I think several people have brought up some good points. A loader is a must. I also like the idea of a county plow with under body plow and large 10+yd spreader. You will lost a lot of time with pick ups and having to reload constantly. If you're going to use a pick up, I would be using a back blade. I would rather have something like a toolcat with either a plow or a broom and salter. That way you can put 2 guys in it, they can move from building to building quickly. 1 can plow/broom side walks and salt while the other guy clears out door ways. If you wanted to get really fancy, you could run a liquid sprayer for pre treating and then switch to a granular spreader after. 

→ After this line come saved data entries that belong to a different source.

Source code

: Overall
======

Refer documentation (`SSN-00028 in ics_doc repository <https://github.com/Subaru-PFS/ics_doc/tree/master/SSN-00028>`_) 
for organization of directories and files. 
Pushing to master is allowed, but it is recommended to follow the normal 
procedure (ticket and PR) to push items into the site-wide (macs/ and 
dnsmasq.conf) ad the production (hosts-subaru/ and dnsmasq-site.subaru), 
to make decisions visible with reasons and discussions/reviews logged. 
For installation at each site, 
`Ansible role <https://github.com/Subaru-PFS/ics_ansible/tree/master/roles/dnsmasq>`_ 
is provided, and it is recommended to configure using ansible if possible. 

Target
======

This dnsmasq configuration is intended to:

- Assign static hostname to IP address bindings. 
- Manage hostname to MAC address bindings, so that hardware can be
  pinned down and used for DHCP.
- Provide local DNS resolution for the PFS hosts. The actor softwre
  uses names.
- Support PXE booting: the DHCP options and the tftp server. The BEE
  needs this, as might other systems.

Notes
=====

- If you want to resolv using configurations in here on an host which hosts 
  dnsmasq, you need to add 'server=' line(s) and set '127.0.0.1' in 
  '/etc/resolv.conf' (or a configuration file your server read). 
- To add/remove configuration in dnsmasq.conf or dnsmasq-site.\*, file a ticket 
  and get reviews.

Good luck! Hopefully you can bring in plenty of cash.


----------



## ryde307 (Dec 3, 2009)

Alot of people have ideas on what you should or would like to have my question is what do you have? Im not doubting you have the ability but no point in throwing ideas out on what you could/ should use if you dont have it and no access to it.
Maybe you only have tractors, trucks, skids not sure. My wonder is what do you have and does the account pay enough to justify getting what else you may need?


----------



## EPPSLLC (Oct 9, 2008)

Guys I really appreciate all the ideas. Here is my POA. 
3 back hoes with 14ft pushers 
4 skids with 8 and 10 ft pushers 
Two dump trucks for salting. 
Two pick ups with v blades 
1 atv with plow 
2 zero turns with plows 
2 two man labor crews for salting an hand shoveling. 

Going to pre treat all side walks and door ways with calcium chloride using snow ex new sprayer that just came out 

Bulk salt will be used and available on side. All techs and operators will be on a close loop radio channel to help with communication. 
I put a DEADLINE on them for this Friday at noon. 

I'll let you all know what I find out.


----------